Je viens de lire La préférence pour l’inégalité, l’ouvrage de François Dubet(1), qui montre de quelle manière la dynamique des inégalités a changé. Nous ne sommes plus seulement dans la dualité riches-pauvres, nous cumulons les inégalités en fonction du sexe, de l’origine, du diplôme, du handicap… Comment réussir à penser un mouvement collectif dans ces conditions ? Pour ma part, j’essaie de montrer que, derrière le social, il existe un véritable projet de société. L’avènement du social au cours du XXe siècle a créé une civilisation. Pour la première fois dans l’histoire, on a essayé d’ancrer la question de la protection des populations au cœur même des politiques. Mais aujourd’hui, les politiques sociales deviennent étrangères, barbares, par rapport à ce qu’elles étaient. Chacun est tenté de s’en sortir au mieux pour lui-même. On n’hésite plus à parler de lassitude de la solidarité. Mais nous sommes obligés d’être solidaires les uns par rapport aux autres. Et si l’on se contente d’avoir une vision purement financière des enjeux des politiques sociales, on ira vers une dualisation croissante, avec des systèmes d’assurance privée pour les uns et l’assistance pour les autres.
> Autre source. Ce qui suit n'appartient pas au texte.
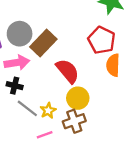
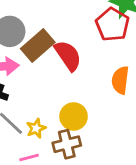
red pentagon: (102, 40) -> (112, 25), moved
red semicircle: (68, 71) -> (68, 55), moved

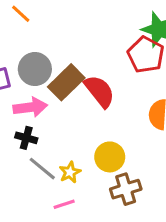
brown cross: (67, 144) -> (126, 189), moved

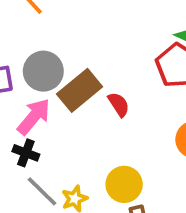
red semicircle: (100, 91) -> (119, 104), size x0.6
pink arrow: (30, 107) -> (34, 117), turned -48

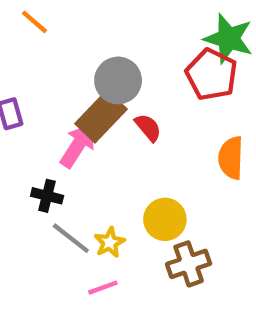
gray circle: (43, 71) -> (118, 80), moved
pink arrow: (34, 117) -> (78, 145), moved

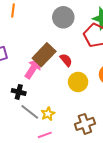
orange line: (34, 22) -> (13, 11), turned 56
gray circle: (118, 80) -> (63, 17), moved
yellow circle: (165, 219) -> (78, 82), moved

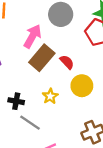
pink arrow: (33, 68) -> (33, 36), moved
yellow star: (48, 114) -> (50, 96), moved

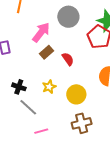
brown rectangle: (42, 58) -> (47, 52), size x0.6
yellow circle: (82, 86) -> (76, 94), moved

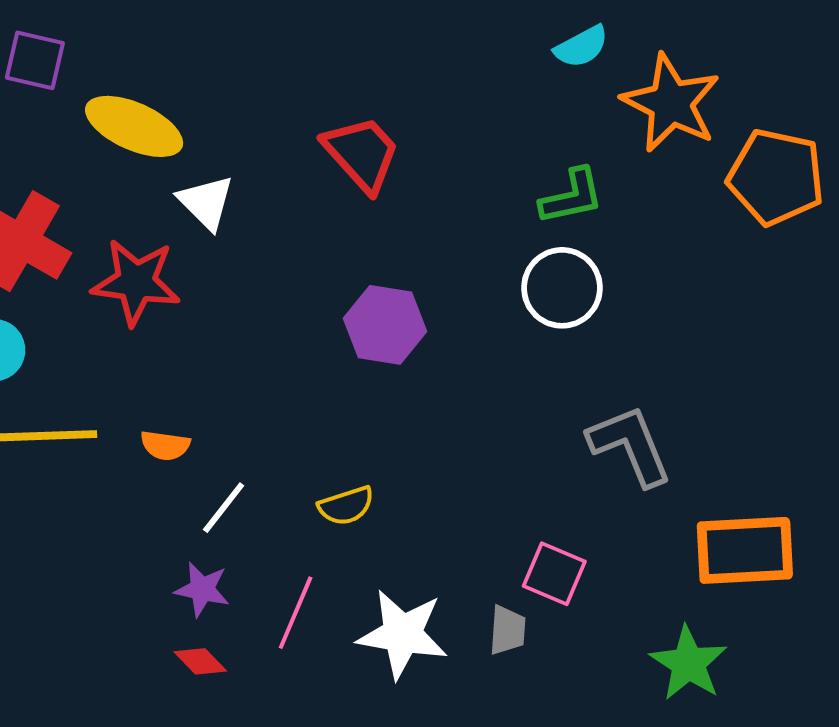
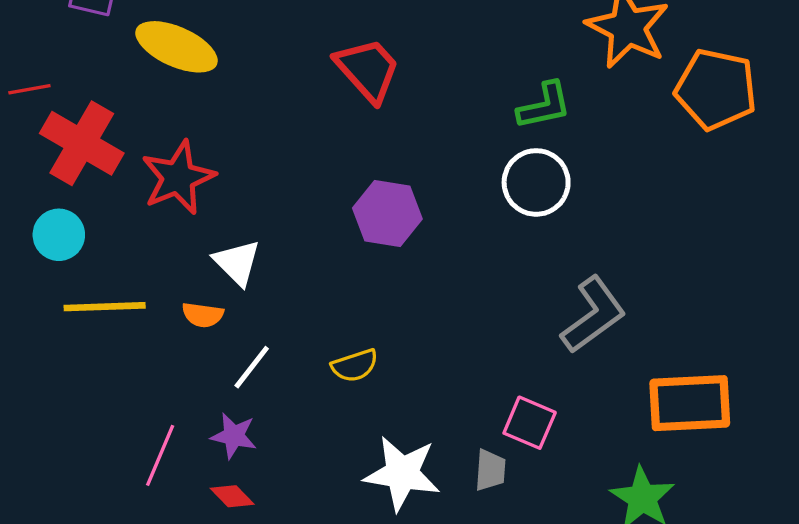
white triangle: (206, 202) -> (237, 263), moved
red star: (136, 282) -> (178, 178), turned -30
gray L-shape: (630, 445) -> (593, 315), turned 76
pink line: (296, 613) -> (160, 455), moved

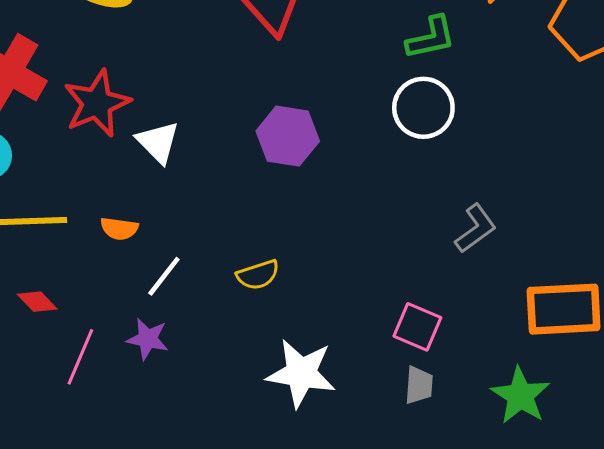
white triangle: (237, 263) -> (158, 142), moved
gray L-shape: (593, 315) -> (476, 229), size x0.7
gray trapezoid: (490, 470) -> (419, 385), moved
red diamond: (232, 496) -> (37, 302), moved

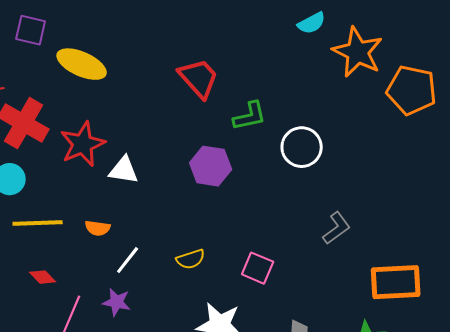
green L-shape: (431, 38) -> (250, 116), moved
white triangle: (158, 142) -> (124, 170), turned -36
pink square: (417, 327) -> (258, 268), moved

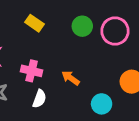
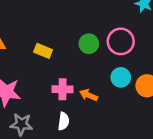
pink cross: (32, 71) -> (63, 89), moved
cyan circle: (102, 104) -> (121, 77), moved

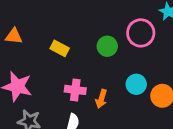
pink circle: (121, 41) -> (141, 33), moved
orange arrow: (89, 95) -> (101, 99), turned -102

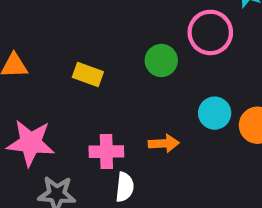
pink cross: (75, 90) -> (106, 152), moved
orange arrow: (101, 99) -> (164, 143), turned -102

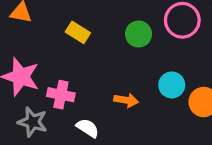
pink cross: (106, 152) -> (61, 95), moved
white semicircle: (125, 187) -> (88, 128), turned -75

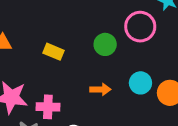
orange arrow: (126, 100) -> (100, 89), moved

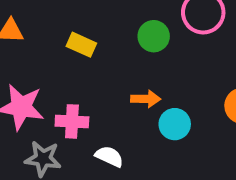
cyan circle: (140, 83) -> (175, 124), moved

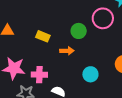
orange arrow: (146, 99) -> (67, 51), moved

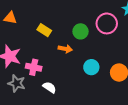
cyan circle: (90, 74) -> (91, 67), moved

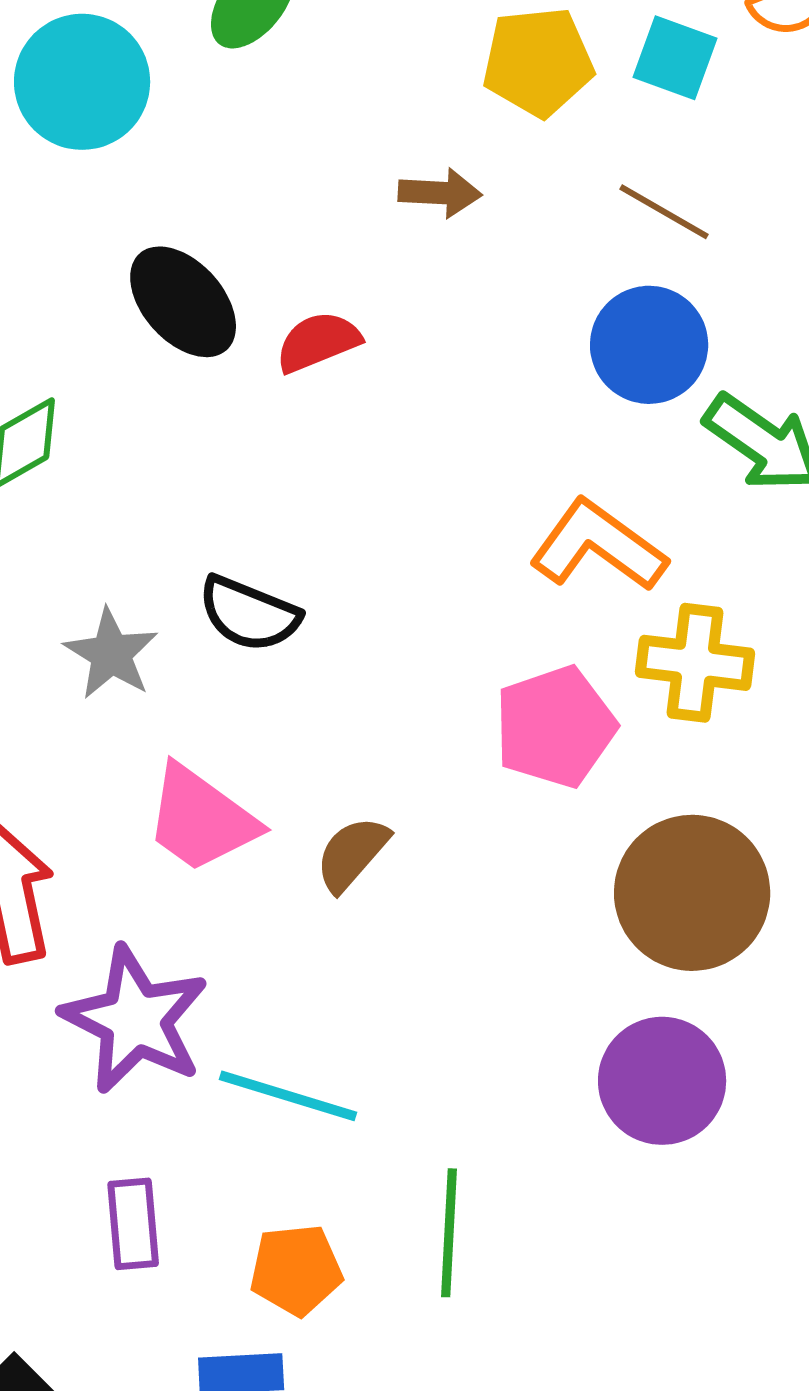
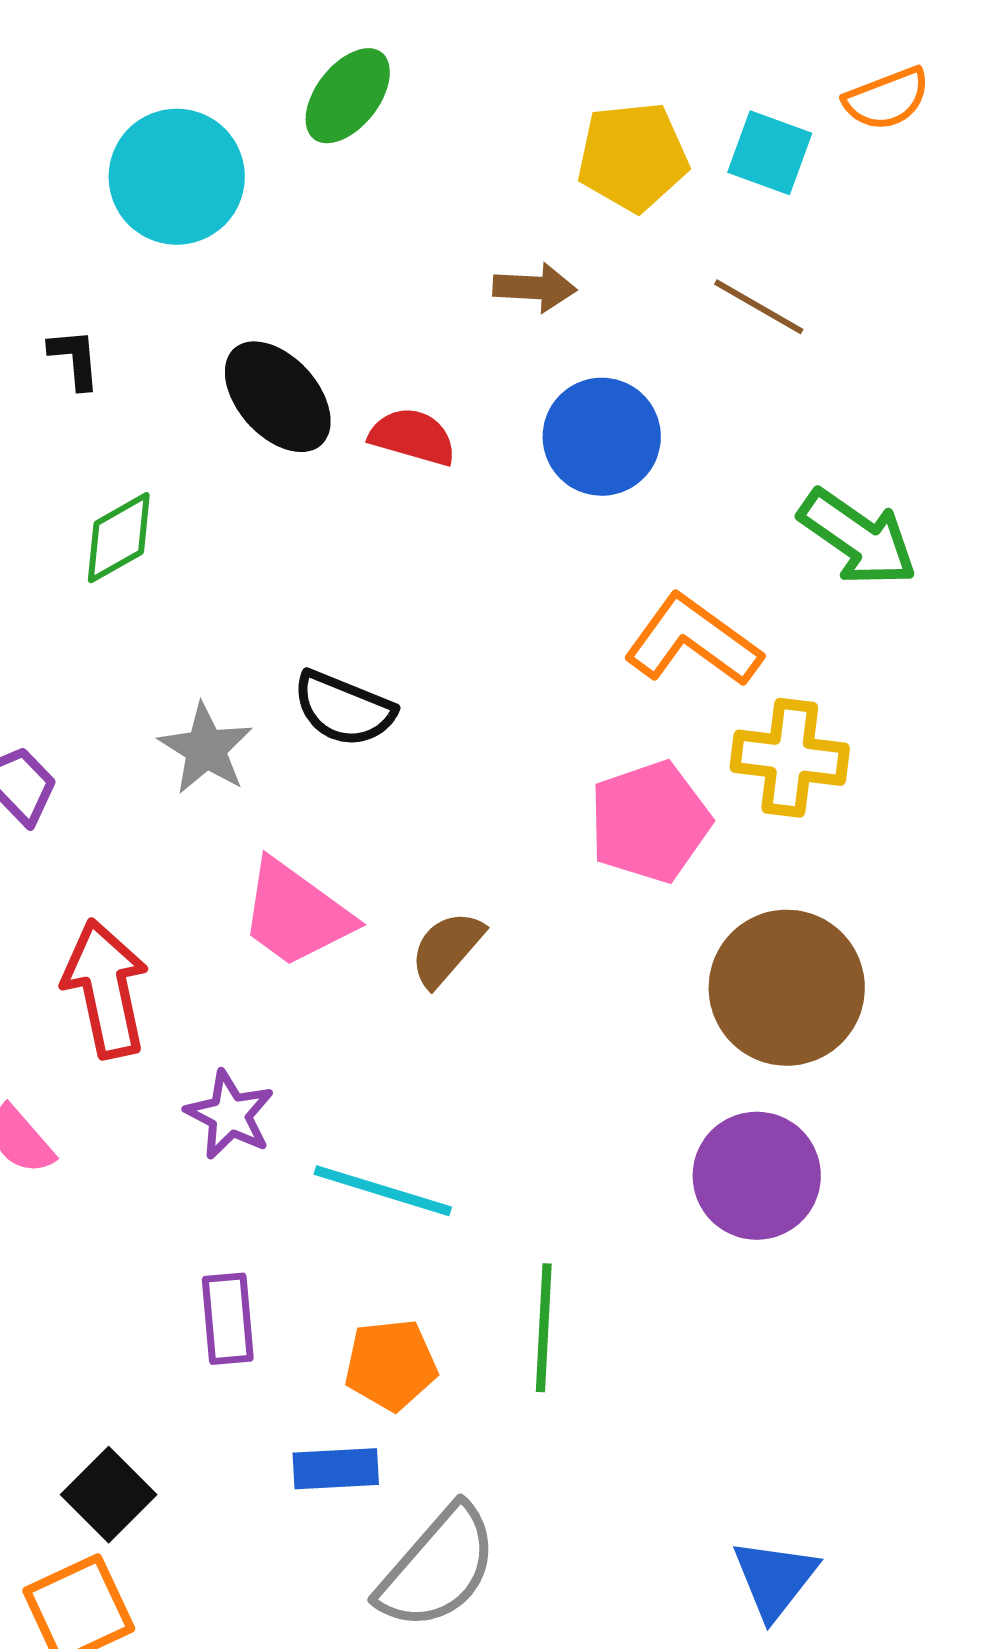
red semicircle: (318, 342) -> (413, 437), turned 38
blue circle: (649, 345) -> (602, 437), moved
purple star: (135, 1020) -> (230, 1115), size x0.6

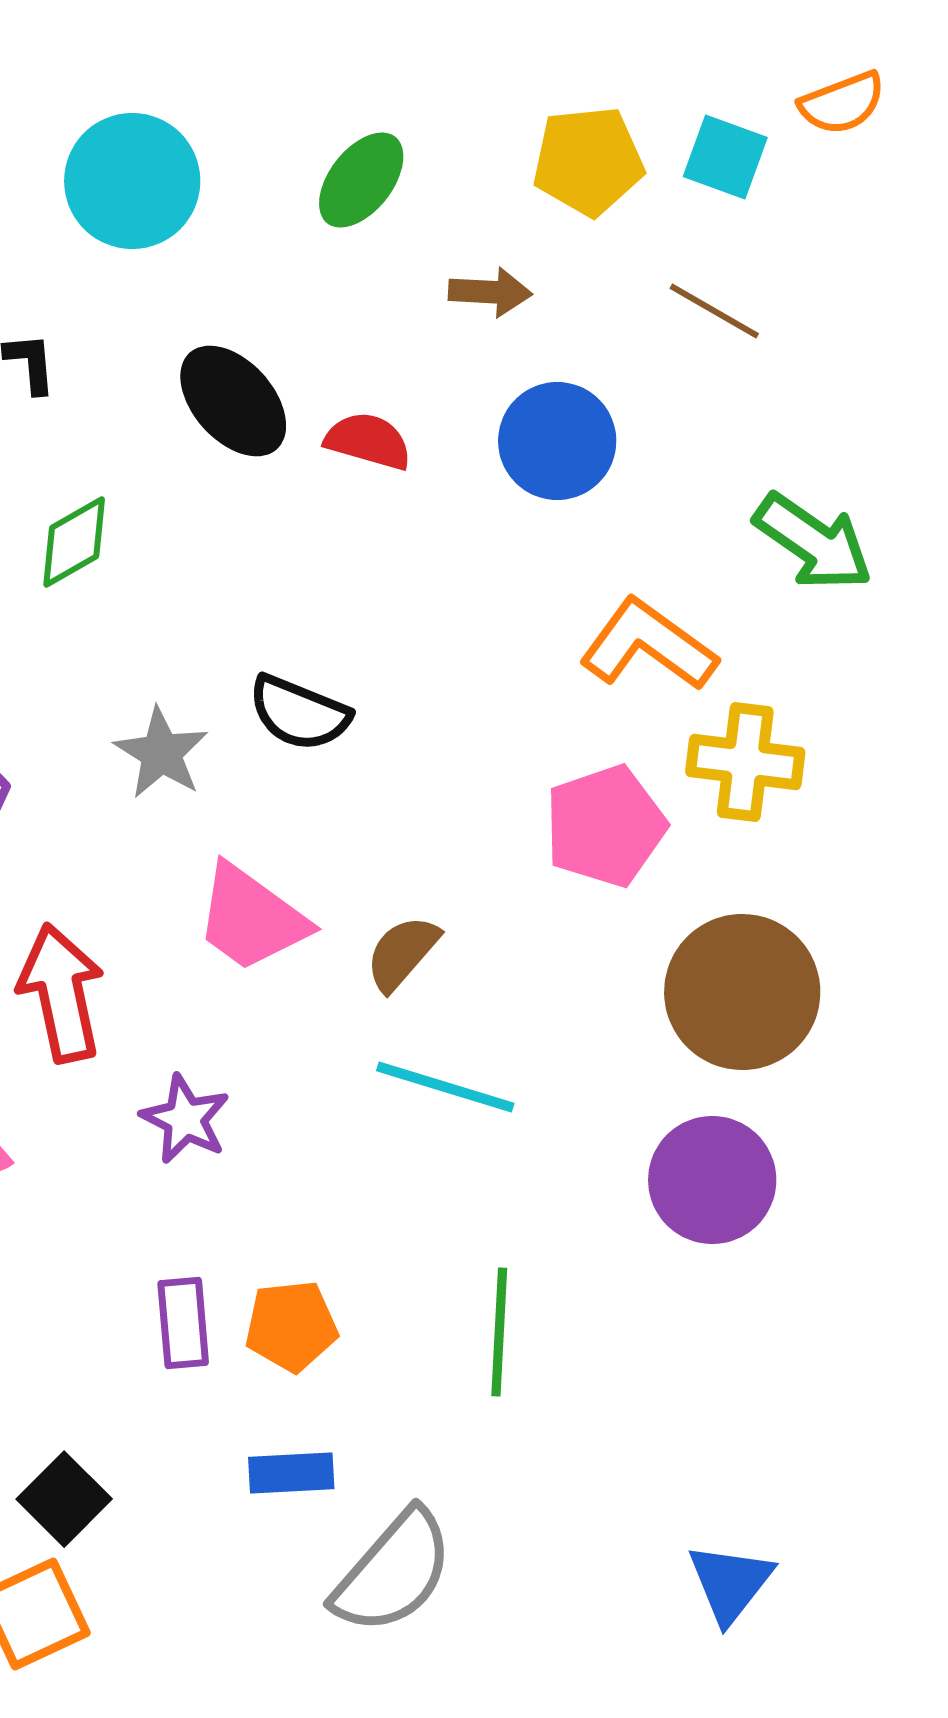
green ellipse: (348, 96) -> (361, 180), moved
cyan line: (383, 1191) -> (445, 1087), moved
orange pentagon: (391, 1365) -> (291, 1326), moved

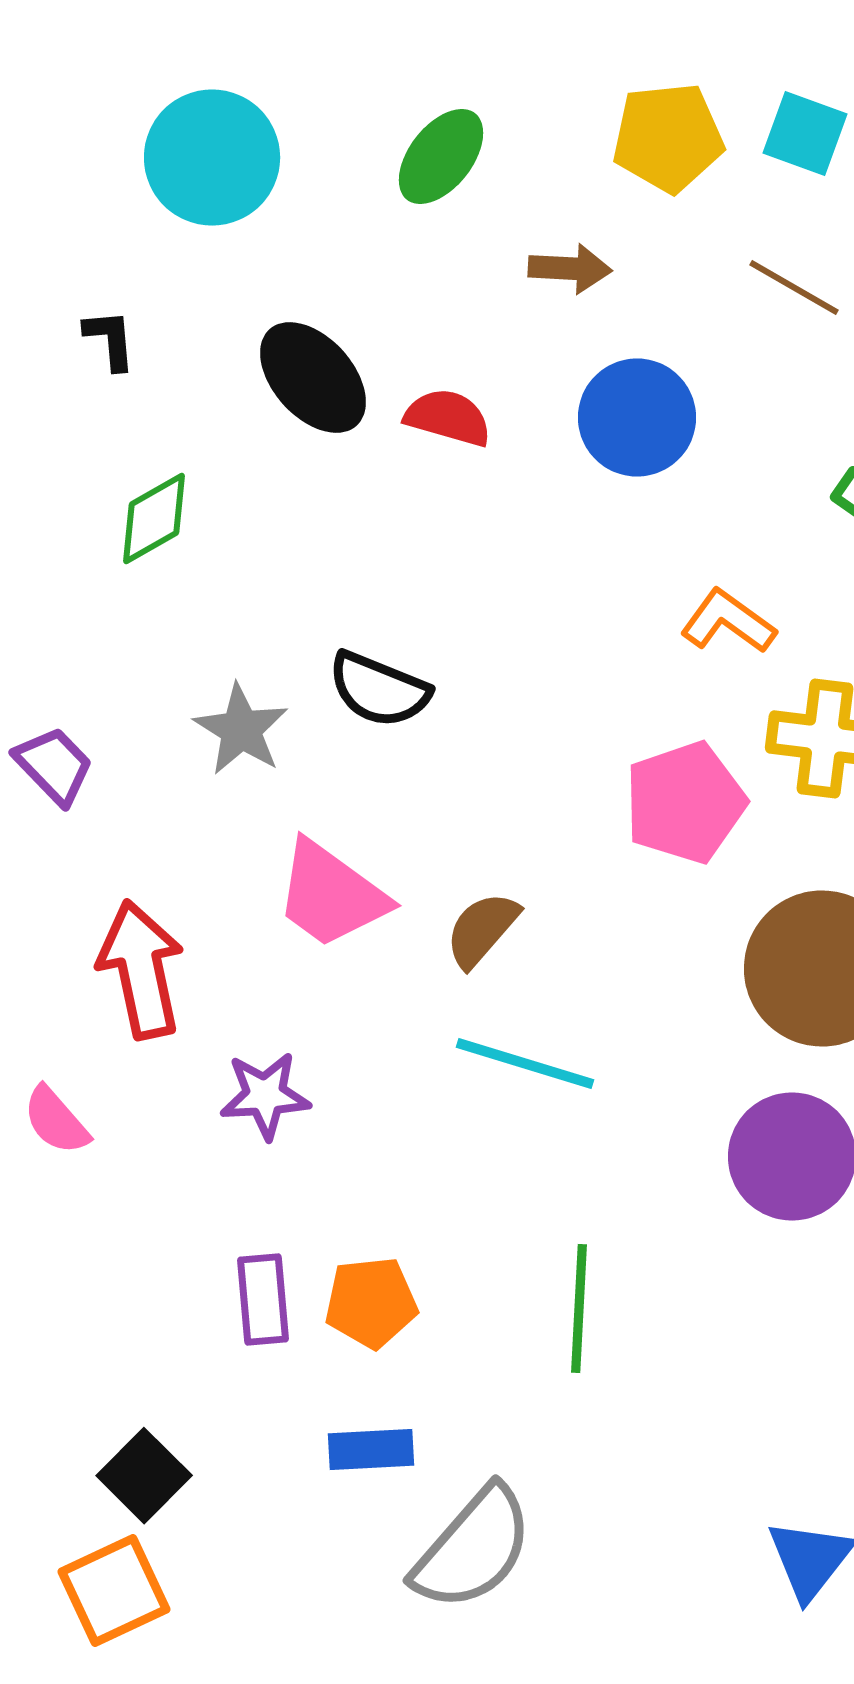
orange L-shape: (648, 645) -> (728, 622), size x0.7
purple star: (185, 1119) -> (265, 1096), turned -30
Il y a, bien sûr, des enjeux économiques, mais il faut aussi une lecture sociale du social.
Propos recueillis par Jérôme Vachon
Didier Vrancken est professeur de sociologie à l’Université de Liège et y codirige la Maison des sciences de l’Homme.
Il préside également l’Association internationale des sociologues de langue française (AISLF). Il publie une version revue et augmentée du Crépuscule du social (Ed. Presses universitaires de Liège, 2014). Il est également l’auteur de Social barbare (Ed. Couleur livres, 2010).